Abstract syntax tree

 datatype Exp = Num of int
                | Minus of Exp*Exp
                | Neg of Exp;

Note that "(" and ")" do not appear in AST after parsing is done.

1-~2
Minus(Num 1, (Neg 2))

To build lexer, we need to define another datatype.

 datatype Token = Num of int
                  | MINUS | NEG | LPAR | RPAR

 exception Unknow Char

 fun digit c = Char.ord c -
               Char.ord #"o"

 fun scan [] = []
   | scan (c::cs) =
      (case c of
           #"-" => MINUS :: scan cs
         | #"~" => NEG :: scan cs

         | #"~" => NEG :: scan cs
          ... case for left, right parenthesis omited here.
         | _ => if Char.isSpace c
                then scan cs
                else if Char.isdigit c then
                scanNum (digit c) cs
                else raise Unknown Char)
   (* Note "|" for case and for fun may cause confusions to ML, 
      so use parentheses.  We need to define the helper function 
      scanNum.  "and" is used to introduce mutually recursive 
      functions.
   `*)

  and scanNum n [] = [Num n]  (* case for running out of character *)
    | scanNum n(c :: cs) =
        if Char.isDigit c then
          scanNum (10*n + digit c) cs
        else Num n scan (c :: cs)

  fun lexer s = scan (explode s)

where s is a string.
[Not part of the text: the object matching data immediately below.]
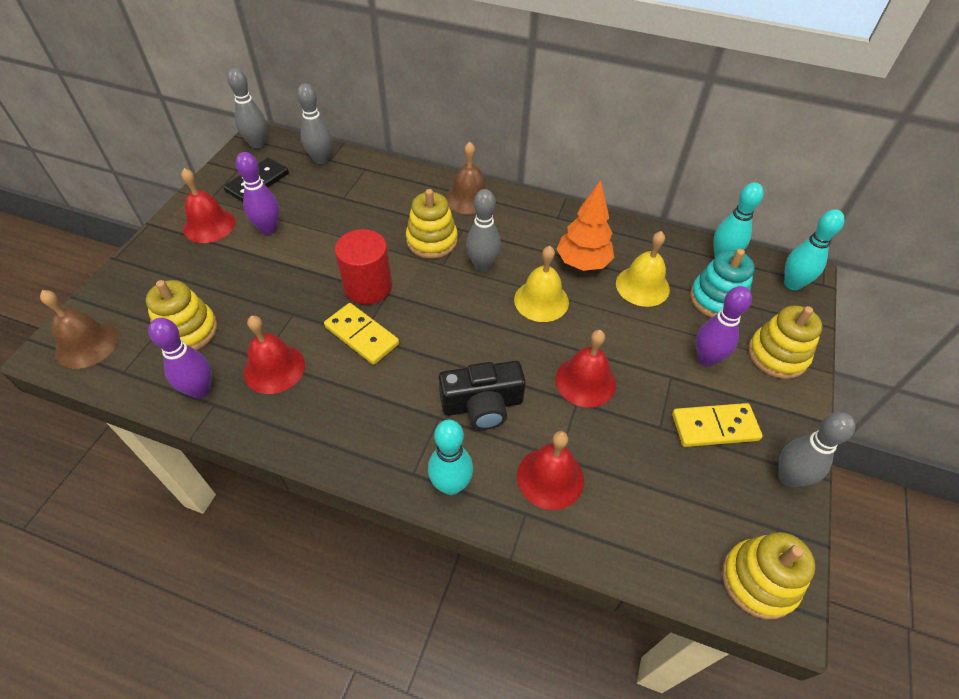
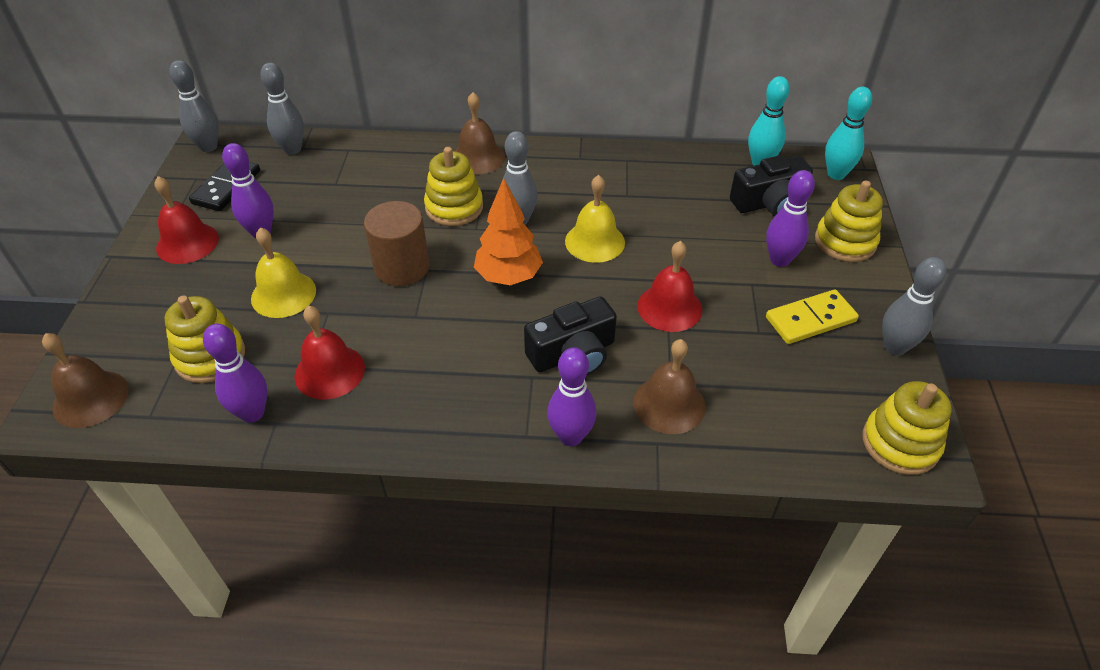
camera: 15 degrees left, 5 degrees down
yellow domino [324,303,399,365] -> none
red cylinder [335,229,392,304] -> brown cylinder [364,201,430,286]
turquoise bowling pin [428,420,473,495] -> purple bowling pin [547,347,597,446]
red bell [517,431,584,510] -> brown bell [633,339,706,434]
orange tree [557,180,614,271] -> orange tree moved to [474,178,543,285]
yellow bell [616,231,670,307] -> yellow bell moved to [251,227,316,318]
turquoise stacking toy [690,249,755,317] -> black camera [730,155,813,217]

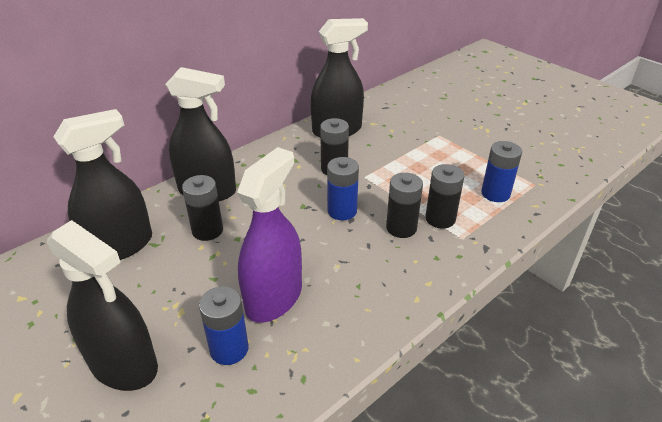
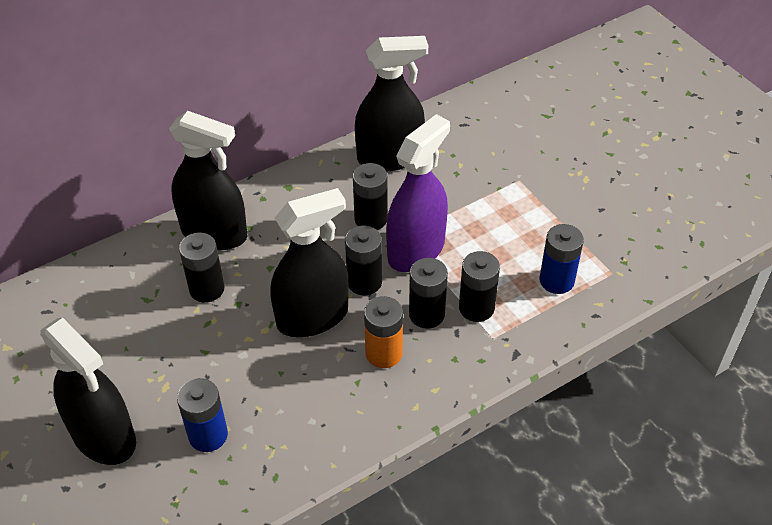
camera: 10 degrees right, 10 degrees up
black spray bottle [53,109,152,260] -> black spray bottle moved to [270,188,348,337]
purple spray bottle [237,147,302,323] -> purple spray bottle moved to [386,114,450,272]
blue battery [327,157,359,220] -> black battery [345,226,382,295]
none -> orange battery [364,296,403,368]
Or

  val lexer2 = scan o explode

lower case "o" is reserved in ML, which means function composition.

(f o g) x = f(g x)

Recursive descent parser
   Token list -> Exp * Token list

 fun parseA (NUM n::ts) = (Num n, ts)
   | praseA (LPAR :: ts) =
        ( case parseC ts of
               (exp, RPAR :: ts') => (exp, ts')
           | _ => raise Fail
        )
   | parceA _ = raise Fail
 and parseB (NEG :: ts) =
            let
                val (exp, ts') = parseB ts
            in
                (Neg exp, ts')
            end
   | parseB ts = parseA ts

 and parseC ts =
        praseSubs (praseB ts)
 and parseSubs (exp1, MINUS ::ts) =
            let
                val (exp2, ts') = parseB ts
            in
                parseSubs (MINUS (exp1, exp2), ts')
            end
    | parseSubs (exp, ts) = exp, ts)

(* or
    | parseSubs answer = answer
*)

 fun parse S =
      (case parseC (lexer s) of
             (exp, []) => exp
         (* watch remaining token list, e.g., _ *)
         | _ => raise Fail
      )